▶ **Selected excerpt**
□ □ □ □

By doing these things — that is, by actively cultivating gratitude in our thoughts and behavior — we create the conditions in which feelings of gratitude can flourish and eventually become habituated.
Virtue Takes Practice
This goes against deeply-held assumptions in our culture. A pervasive notion today is that to be true to yourself, you have to let your behavior follow your feelings, and that if you commit to think or do things that are contrary to how you’re feeling, that is being hypocritical. This is how love is often approached, as evidenced by so many movies today, and it is also how many people instinctively think about morality.
Consider how increasingly our society is making a virtue out of lifestyle choices that require the least amount of effort in the thinking and behavioral categories of the triangle, so that what is left is raw emotion. To the degree that emotion is treated as having a life of its own unhinged from the influences of thinking and behavior, there becomes no place to talk about training the emotions.
According to such assumptions, the best we can do is be like Elsa in the Disney film “Frozen”: stop trying to be the good girl everyone expects you to be, since the only path to true redemption lies in learning to “let it go” and be who you really are. Realizing your authentic self is thus correlated with following the path of least resistance and struggle. The implication is that spending years to develop habits and dispositions that do not come naturally is somehow repressive, hypocritical, less “true to yourself” than following impulses that come naturally. Identity and personality come to be seen as authentic to the degree that we embody what comes naturally to us, where “natural” is understood to refer to raw experience untouched by struggle, effort and difficult habituation.

□ □ □ □

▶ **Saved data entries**
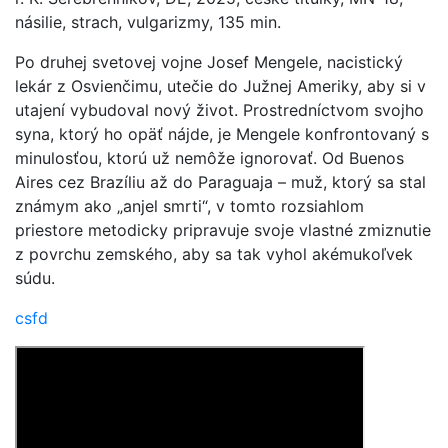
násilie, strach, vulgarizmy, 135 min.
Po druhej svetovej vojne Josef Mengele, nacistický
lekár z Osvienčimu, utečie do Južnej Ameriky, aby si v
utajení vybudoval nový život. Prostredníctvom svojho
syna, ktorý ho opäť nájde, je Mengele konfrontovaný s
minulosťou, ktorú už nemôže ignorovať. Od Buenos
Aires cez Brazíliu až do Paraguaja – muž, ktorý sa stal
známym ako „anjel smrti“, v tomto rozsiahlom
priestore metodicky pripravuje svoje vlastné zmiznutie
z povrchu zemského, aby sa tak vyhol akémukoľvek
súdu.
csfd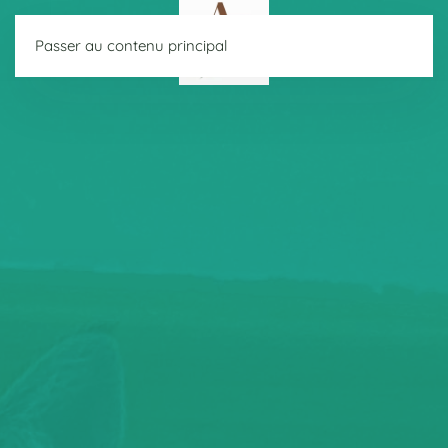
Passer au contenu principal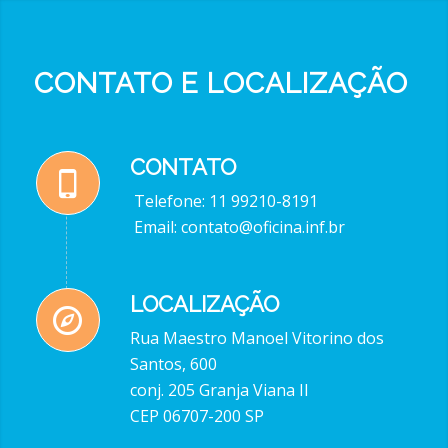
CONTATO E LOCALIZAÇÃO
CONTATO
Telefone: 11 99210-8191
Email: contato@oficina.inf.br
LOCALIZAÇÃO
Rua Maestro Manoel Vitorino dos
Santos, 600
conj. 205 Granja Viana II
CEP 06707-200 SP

□ □ □ □

▶ **Activities**
• a. In the excerpt on gratitude and virtue, which film character is held up as the example of learning to "let it go"?
• b. Reproduce the excerpt on gratitude and virtue word for word, everything from "Virtue Takes Practice" down to "think about morality.".
• c. Resume the excerpt on gratitude and virtue after its last sentence.

▶ **Answers to this exercise**
• a. Elsa, from the Disney film "Frozen."

• b.
Virtue Takes Practice
This goes against deeply-held assumptions in our culture. A pervasive notion today is that to be true to yourself, you have to let your behavior follow your feelings, and that if you commit to think or do things that are contrary to how you’re feeling, that is being hypocritical. This is how love is often approached, as evidenced by so many movies today, and it is also how many people instinctively think about morality.

• c.
What all of this misses is that the truly worthwhile things in life all require hard work. Gratitude is no exception. There is nothing artificial, contrived or less authentic about virtues that require hard work over long periods of time. For example, we wouldn’t say that the discipline of continual inner prayer is artificial and inauthentic if it takes years to develop. In the same way, gratitude is hard work and involves painstakingly retraining the brain over long periods of time.
And the research bears this out. The research shows that gratitude is a skill that can be developed with practice and that the development of this skill is not dependent on the circumstances happening around us. Anyone can grow in this skill regardless of how bad their life is.
One of the exciting things that science is finding is that as we grow more skillful in the practice of gratitude, we actually affect material changes in the neurocircuitry of our brains that results in a healthier and happier life. Scientists who study the flexibility or neuroplasticity of brain have shown this – they’ve shown that when we practice gratitude we create new pathways in the brain, and the more we do this, the stronger these pathways become. As Eric Karpinski explains, instead of reinforcing deep ruts of complaining, so that our default response is something like “why is this happening to me?” or “who am I going to blame?”, our default becomes a narrative of gratitude. “What do I have to be thankful for?” “What’s good about today?”
When you’re just beginning to train your brain, it feels unnatural, like learning to speak in a foreign language or learning a new musical instrument. But practice it long enough, and gratitude becomes second nature. This is even possible for the most pessimistic of people, because when you choose gratitude over grumbling, new synapses form between the neurons of the brain, so that eventually it’s no longer difficult, it no longer feels unnatural. And meanwhile, if we aren’t using the neuropathways and synapses associated with grumbling, they shrivel up and go away. Living in a constant state of thankfulness to God becomes the norm.